* EXTRACT PROVIDED
*** Begin section ***

Implementation Games
This book “Implementation Games: What happens when a bill becomes law,” which I must have read maybe 20 years ago, enumerates all the various ways that big projects can implode. It’s a list that I’ve found very useful thru out my carreer.
The book was written after the author’s study of some large projects. The projects he studied are the really hard ones. For example trying to create jobs in a poor section of town. These tough problems are the ones that culture, structure, and markets have all failed to solve. The ones were Government is left holding the bag trying to create public goods from scratch. Needless to say most of these fail.
The author grows kind of pessimistic about these enterprises toward the end of the book. I don’t think he appreciated how hard the problems really are. But that said he collected quite a list of syndromes. These are huge help in diagnosing when things are going south. Useful for avoiding various tar pits in both public and private worlds.
For example one of the syndromes he names is “piling-on;” or the tendency for projects to accept an increasingly long list of goals and requirements overtime until such time as there isn’t a chance they can successfully execute on any but a small subset. This syndrome combines well with “Budget Games” since each time a new goal get’s added it is often possible to capture a bit more budget to help pay for it. Together they can make for some really amazing failures.
- Diversion of Resources
- Easy Money
- Easy Life
- Budget Games
- Pork Barrel
- Piling On
- Vague Mandate
- Keeping the Peace
- Tokenism
- Massive Resistance
- Incompetence
- Stubbornness
- Turf Battles
- Not our Problem
If you want to read this you probably have to go do a good Library. I doubt it’s still in print.

*** End section ***

* STUDY MATERIAL
*** Begin section ***

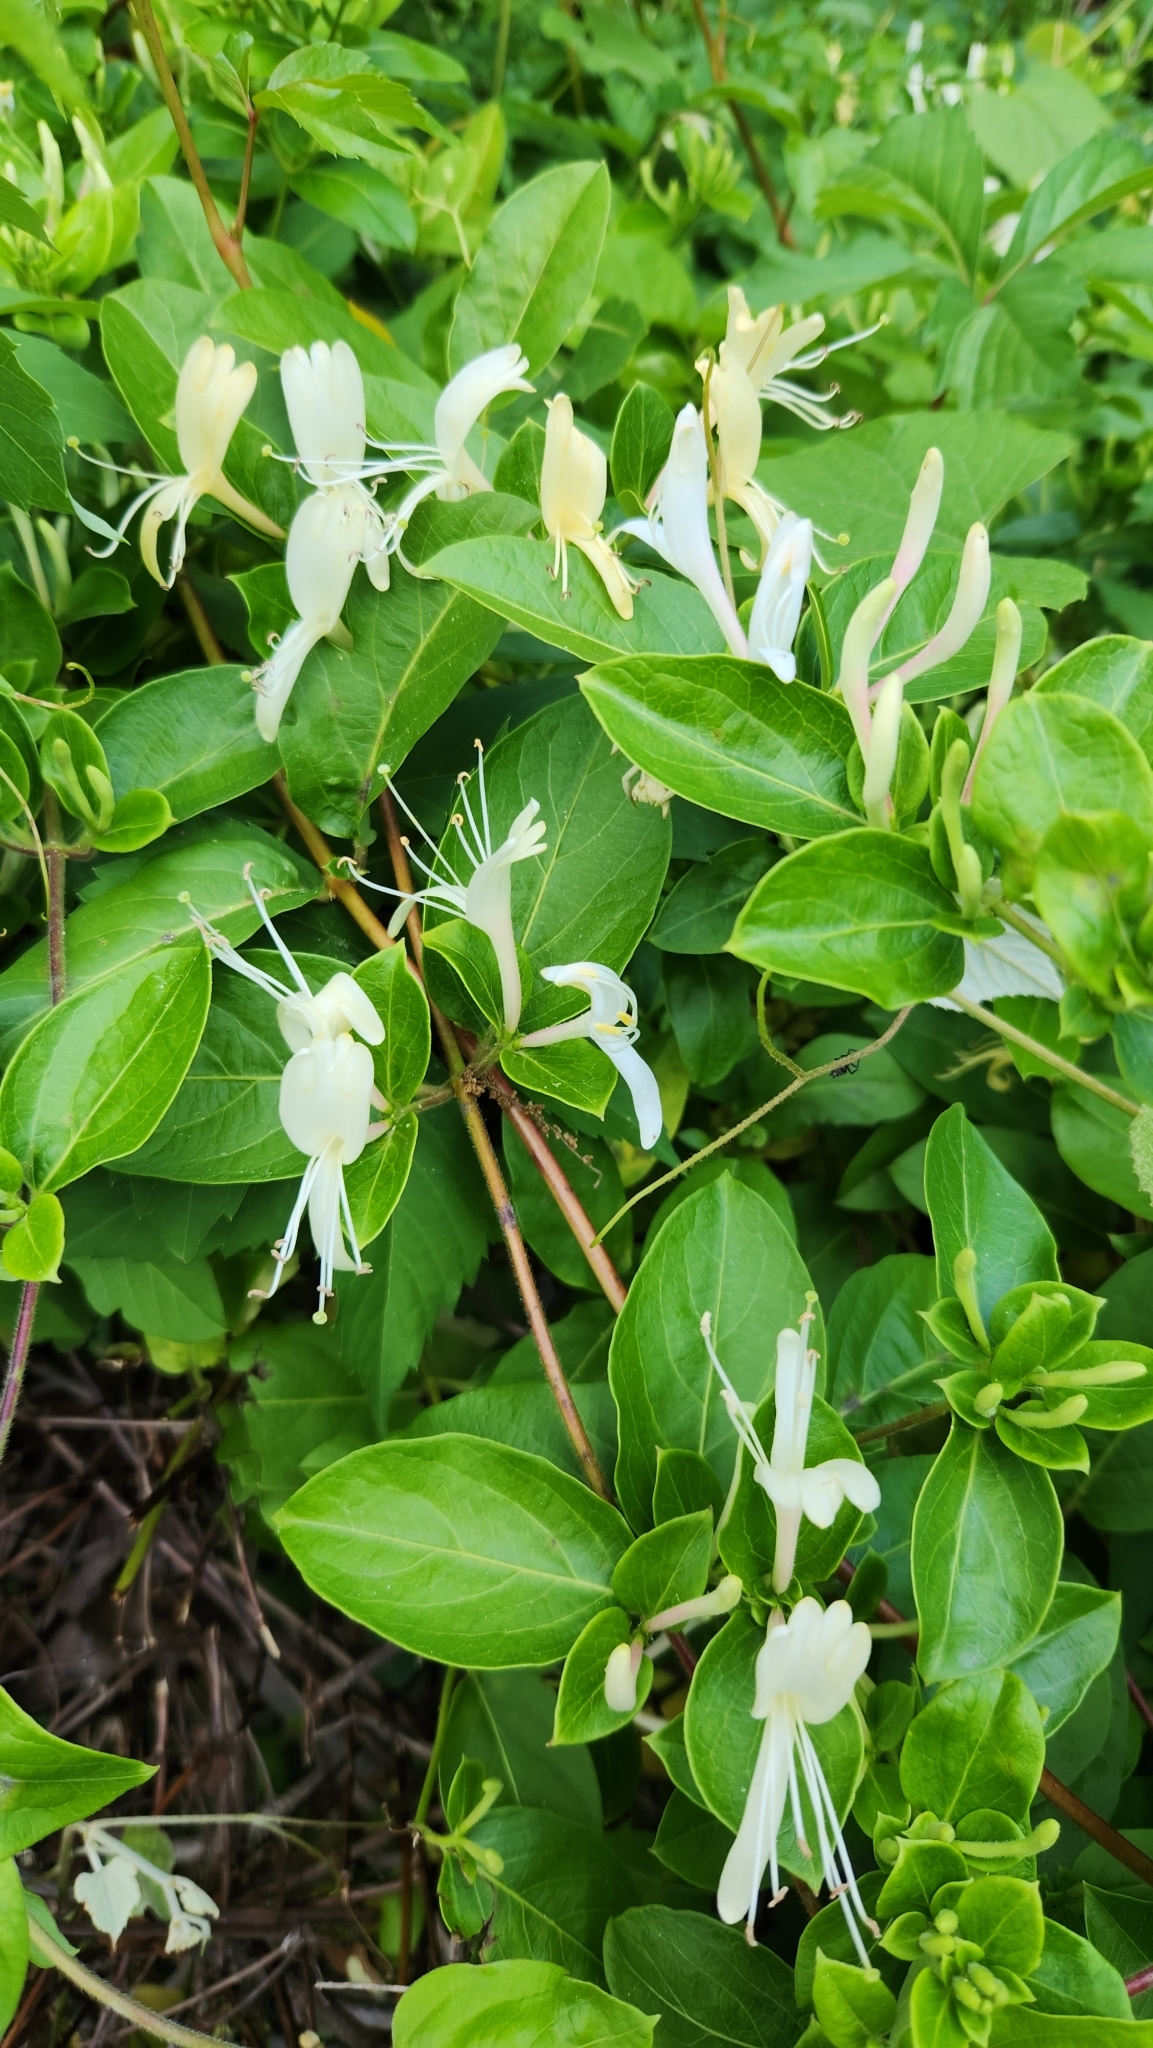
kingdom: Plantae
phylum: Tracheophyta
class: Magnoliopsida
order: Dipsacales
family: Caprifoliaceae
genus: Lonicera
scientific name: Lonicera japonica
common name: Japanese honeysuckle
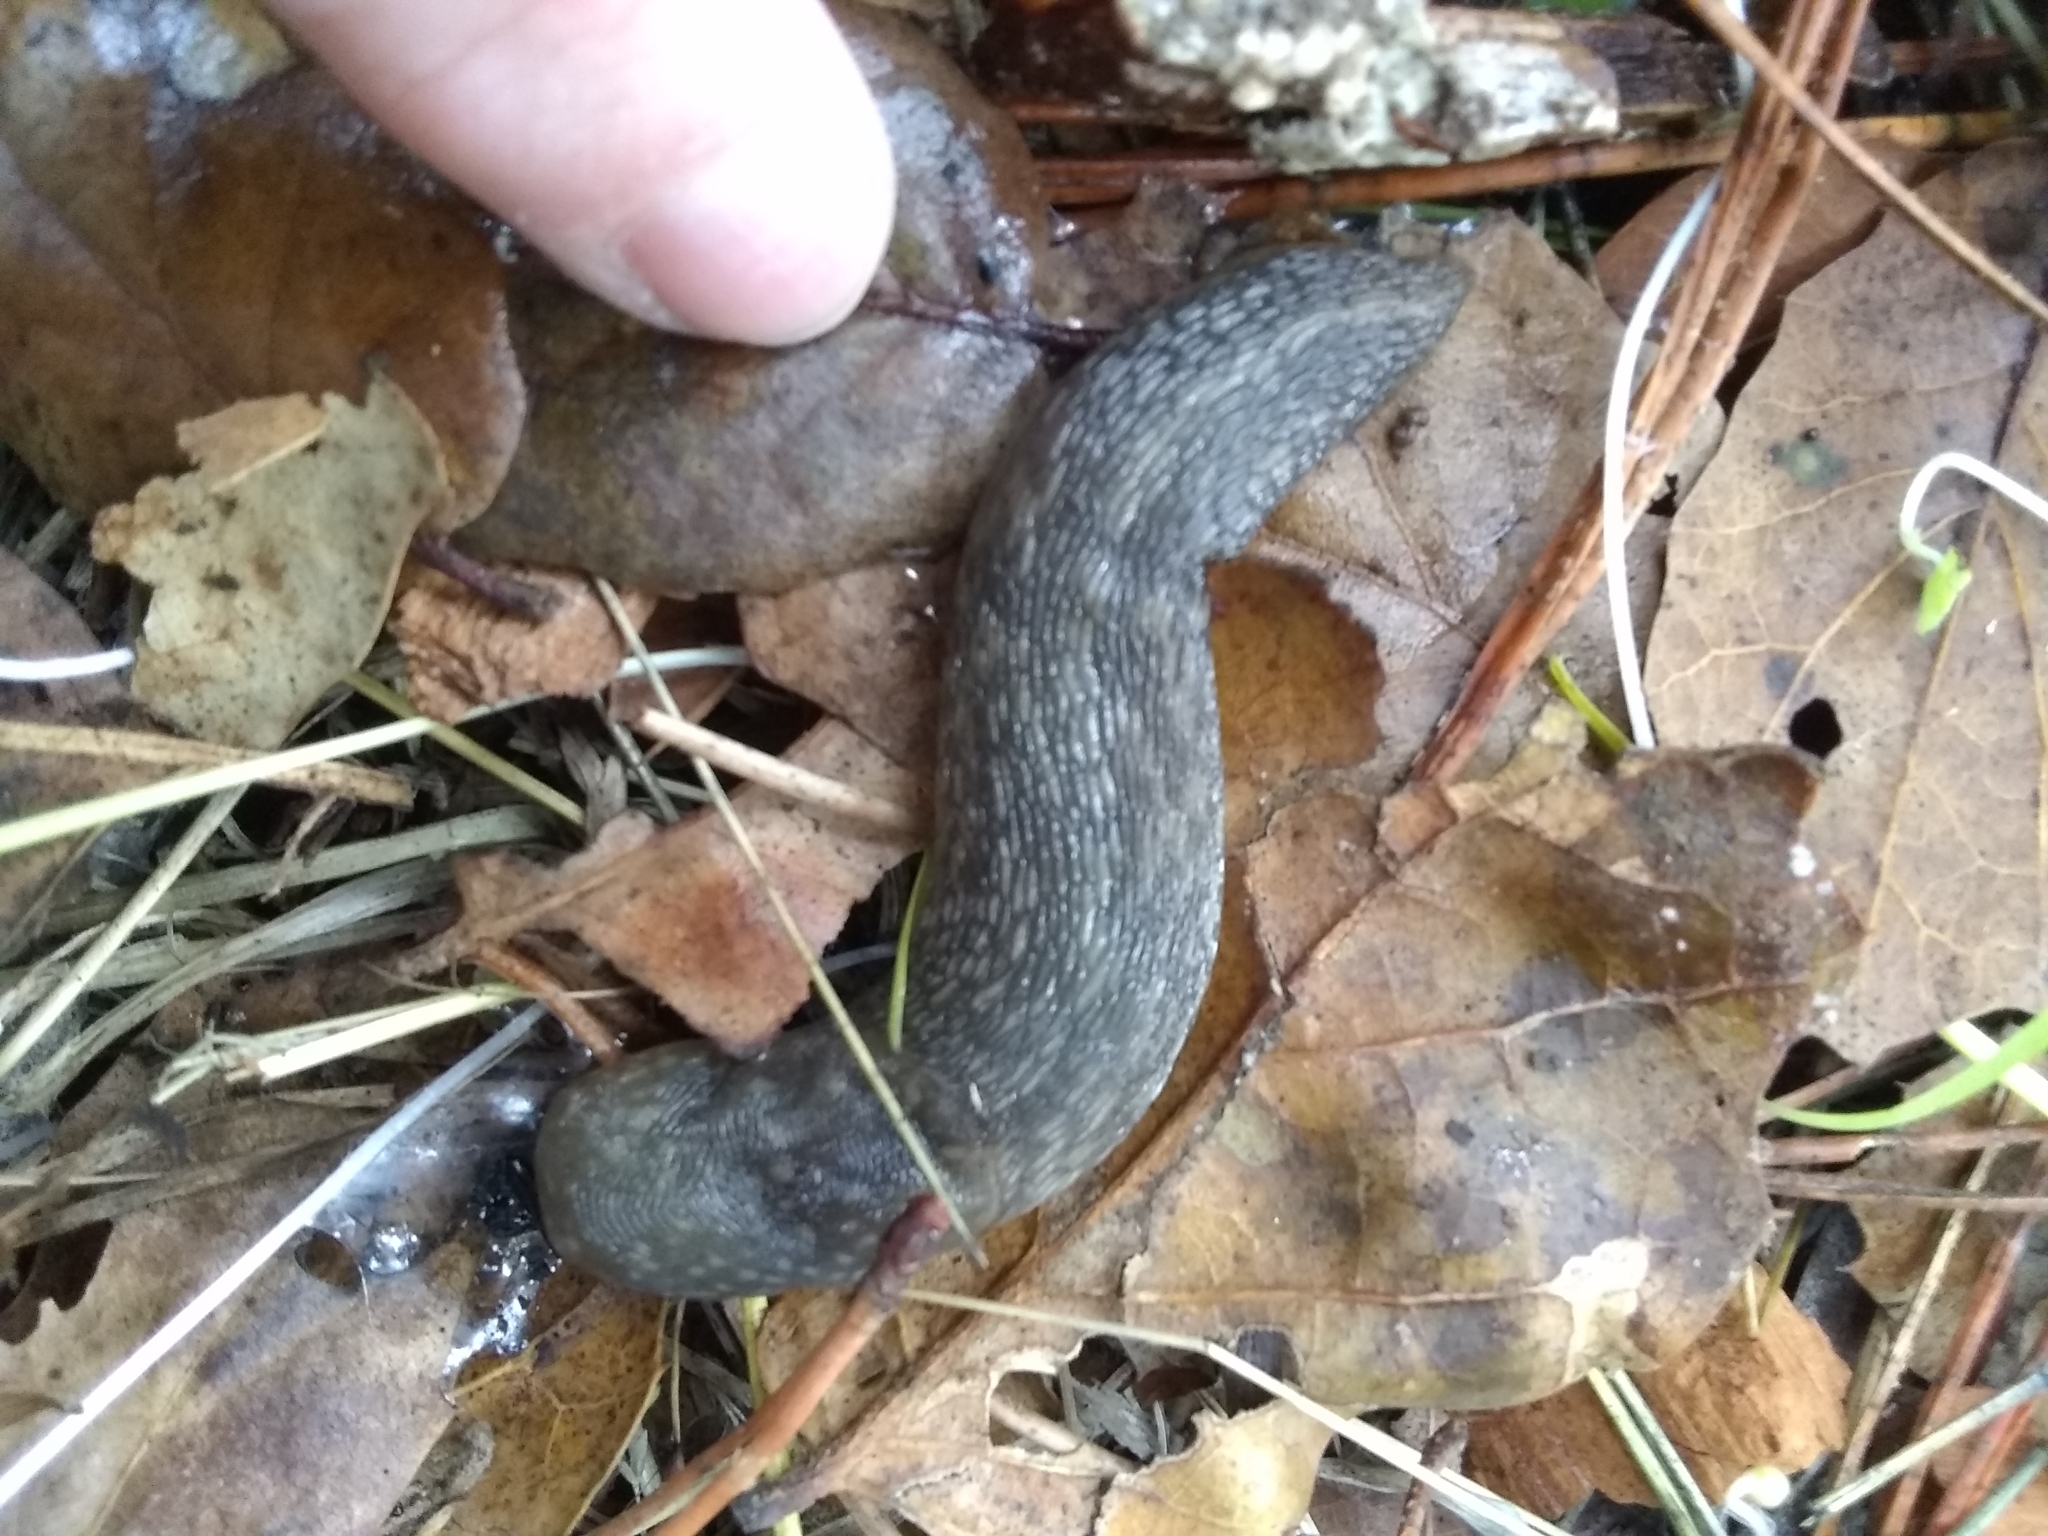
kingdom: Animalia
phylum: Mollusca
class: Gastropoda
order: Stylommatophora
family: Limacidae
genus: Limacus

*** End section ***

* REQUIRED ACTION 1
From the post about the book Implementation Games, reproduce the passage beginning at the words "The author grows" and stopping after "really amazing failures.".
* REQUIRED ACTION 2
According to the post about the book Implementation Games, which syndrome combines well with "piling-on"?
The lines above are separate material and have no connection to the post about the book Implementation Games.

* YOUR SOLUTION 1
The author grows kind of pessimistic about these enterprises toward the end of the book. I don’t think he appreciated how hard the problems really are. But that said he collected quite a list of syndromes. These are huge help in diagnosing when things are going south. Useful for avoiding various tar pits in both public and private worlds.
For example one of the syndromes he names is “piling-on;” or the tendency for projects to accept an increasingly long list of goals and requirements overtime until such time as there isn’t a chance they can successfully execute on any but a small subset. This syndrome combines well with “Budget Games” since each time a new goal get’s added it is often possible to capture a bit more budget to help pay for it. Together they can make for some really amazing failures.

* YOUR SOLUTION 2
Budget Games